Prove that $\sum_{n=1}^{\infty} \frac{(-1)^{[\sqrt n]}}{n}$ is converges where $[x]$ is the largest integer is less than or equal to x.

Question

Prove that $\sum_{n=1}^{\infty} \frac{(-1)^{[\sqrt n]}}{n}$ converges where $[x]$ is the largest integer that is less than or equal to x.

Suggestion: Use the inequality $\frac{1}{l+1}< \int_{l}^{l+1} \frac{1}{x}dx <\frac{1}{l}$.

I solved this question with Dirichlet test. https://en.wikipedia.org/wiki/Dirichlet%27s_test

Let $a_{n}=\frac{1}{n}$. It is monotonically decreasing and approaches to zero.

and $b_{n}=(-1)^{[\sqrt n]}$ and the partial sum is bounded .

By the given DT, it $ \sum_{n=1}^{\infty}a_{n}{b_{n}$ is convergent.

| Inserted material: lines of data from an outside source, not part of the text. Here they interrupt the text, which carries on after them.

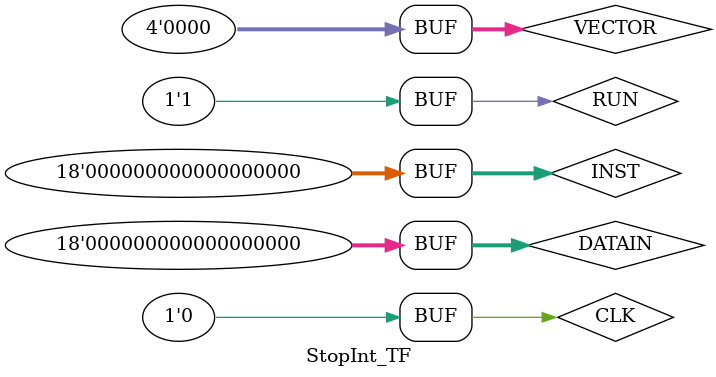
<source format=v>

`timescale 1ns / 1ps

module StopInt_TF;

    // Inputs
    reg CLK;
    reg RUN;
    reg [17:0] INST;
    reg [3:0] VECTOR;
    reg [17:0] DATAIN;

    // Outputs
    wire [63:0] BITS;
    wire CONST_RD;
    wire PORT_RD;
    wire PORT_WR;
    wire RAM_WR;
    wire RESET;
    wire [17:0] DATAOUT;
    wire [17:0] ADRS;
    wire [11:0] PC;

    // Instantiate the Unit Under Test (UUT)
    Core18 uut (
        .CLK(CLK),
        .RUN(RUN),
        .INST(INST),
        .VECTOR(VECTOR),
        .DATAIN(DATAIN),
        .BITSIN(BITS),

        .BITSOUT(BITS),
        .CONST_RD(CONST_RD),
        .PORT_RD(PORT_RD),
        .PORT_WR(PORT_WR),
        .RAM_WR(RAM_WR),
        .RESET(RESET),
        .DATAOUT(DATAOUT),
        .ADRS(ADRS),
        .PC(PC)
    );

    initial begin
        CLK = 0;
        RUN = 0;
        INST = 0;
        VECTOR = 0;
        DATAIN = 0;

        //------------------------------------------------------------------------------------------
        #10;
        #10 CLK = 1; #10 CLK = 0;
        #10 CLK = 1; #10 CLK = 0;

        RUN = 1;

        INST = 18'o000505; // LEVEL
        #10 CLK = 1; #10 CLK = 0;
        if (uut.InstDecode_.level != 4'd15) $display("01 Level not initialized");
        #10 CLK = 1; #10 CLK = 0;
        if (uut.InstDecode_.level != 4'd5) $display("02 Level not set");

        INST = 18'o000000; // NOP
        #10 CLK = 1; #10 CLK = 0;
        #10 CLK = 1; #10 CLK = 0;

        INST = 18'o000100; // STOP
        #10 CLK = 1; #10 CLK = 0;
        if (uut.PC != 12'o0004) $display("03 PC error");
        if (uut.InstDecode_.state != 10'o0020) $display("03 State error");

        INST = 18'o000000; // NOP
        #10 CLK = 1; #10 CLK = 0;
        if (uut.PC != 12'o0004) $display("04 PC error");
        if (uut.InstDecode_.state != 10'o0020) $display("04 State error");

        #10 CLK = 1; #10 CLK = 0;
        if (uut.PC != 12'o0004) $display("05 PC error");
        if (uut.InstDecode_.state != 10'o0020) $display("05 State error");

        #10 CLK = 1; #10 CLK = 0;
        if (uut.PC != 12'o0004) $display("06 PC error");
        if (uut.InstDecode_.state != 10'o0020) $display("06 State error");

        VECTOR = 4'd7;
        #10 CLK = 1; #10 CLK = 0;
        if (uut.InstDecode_.level != 4'd7) $display("07 Level error");
        if (uut.InstDecode_.state != 10'o1000) $display("07 State error");

        VECTOR = 4'd0;
        #10 CLK = 1; #10 CLK = 0;
        if (uut.InstDecode_.level != 4'd7) $display("08 Level error");
        if (uut.InstDecode_.state != 10'o0001) $display("08 State error");
        if (uut.ADRS != 18'o777777) $display("08 Stack ADRS error");
        if (uut.DATAOUT != 18'o050004) $display("08 Stack DATA error");
        if (uut.RAM_WR != 1'd1) $display("08 RAM_WR error");
        if (uut.PC != 12'o0007) $display("08 PC error");

        #10 CLK = 1; #10 CLK = 0;
        if (uut.InstDecode_.state != 10'o0001) $display("09 State error");
        if (uut.ADRS != 18'o777777) $display("09 Stack ADRS error");


        INST = 18'o000400; // RTI
        #10 CLK = 1; #10 CLK = 0;
        if (uut.InstDecode_.state != 10'o0040) $display("10 State error");
        INST = 18'o000000; // NOP

        #10 CLK = 1; #10 CLK = 0;
        if (uut.InstDecode_.state != 10'o0100) $display("11 State error");

        DATAIN = 18'o651234;
        #10 CLK = 1; #10 CLK = 0;
        if (uut.InstDecode_.state != 10'o0001) $display("12 State error");
        if (uut.PC != 12'o1234) $display("12 PC error");
        if (uut.InstDecode_.level != 4'd5) $display("12 Level error");
        if (uut.Status_.Z != 1'b1) $display("12 Z flag error");
        if (uut.Status_.F != 1'b1) $display("12 F flag error");

        DATAIN = 18'o000000;
        #10 CLK = 1; #10 CLK = 0;
        if (uut.InstDecode_.state != 10'o0001) $display("13 State error");
        if (uut.PC != 12'o1235) $display("13 PC error");

    end
      
endmodule


</source>
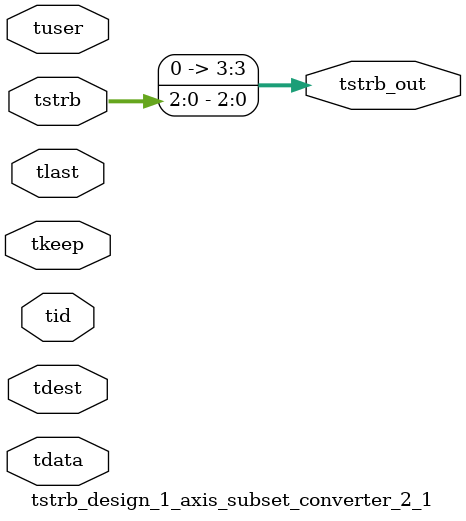
<source format=v>


`timescale 1ps/1ps

module tstrb_design_1_axis_subset_converter_2_1 #
(
parameter C_S_AXIS_TDATA_WIDTH = 32,
parameter C_S_AXIS_TUSER_WIDTH = 0,
parameter C_S_AXIS_TID_WIDTH   = 0,
parameter C_S_AXIS_TDEST_WIDTH = 0,
parameter C_M_AXIS_TDATA_WIDTH = 32
)
(
input  [(C_S_AXIS_TDATA_WIDTH == 0 ? 1 : C_S_AXIS_TDATA_WIDTH)-1:0     ] tdata,
input  [(C_S_AXIS_TUSER_WIDTH == 0 ? 1 : C_S_AXIS_TUSER_WIDTH)-1:0     ] tuser,
input  [(C_S_AXIS_TID_WIDTH   == 0 ? 1 : C_S_AXIS_TID_WIDTH)-1:0       ] tid,
input  [(C_S_AXIS_TDEST_WIDTH == 0 ? 1 : C_S_AXIS_TDEST_WIDTH)-1:0     ] tdest,
input  [(C_S_AXIS_TDATA_WIDTH/8)-1:0 ] tkeep,
input  [(C_S_AXIS_TDATA_WIDTH/8)-1:0 ] tstrb,
input                                                                    tlast,
output [(C_M_AXIS_TDATA_WIDTH/8)-1:0 ] tstrb_out
);

assign tstrb_out = {tstrb[2:0]};

endmodule


</source>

Can I solve this question by this approach?

Answer 1

You can apply Dirichlet's test but not to $a_n= \frac1n,b_n = (-1)^{[\sqrt n]}$ (as $\sum_{n\le x}(-1)^{[\sqrt n]}$ is not bounded), look instead at $a_n = \frac1{n^{1/3}}, b_n=\frac{(-1)^{[\sqrt n]}}{n^{2/3}}$ so that the boundedness of $\sum_{n\le x} b_n$ is obvious.

Answer 2

Note that your sum can be written as $$ \sum_{n=1}^\infty(-1)^n\sum_{k=n^2}^{n^2+2n}\frac1k\tag1 $$ Furthermore, it is simple to see that $$ \sum_{k=n^2}^{n^2+2n}\frac1k=\frac2n+O\!\left(\frac1{n^2}\right)\tag2 $$ Thus, the sum converges since the alternating harmonic series converges and $\sum\limits_{n=1}^\infty\frac1{n^2}$ converges absolutely.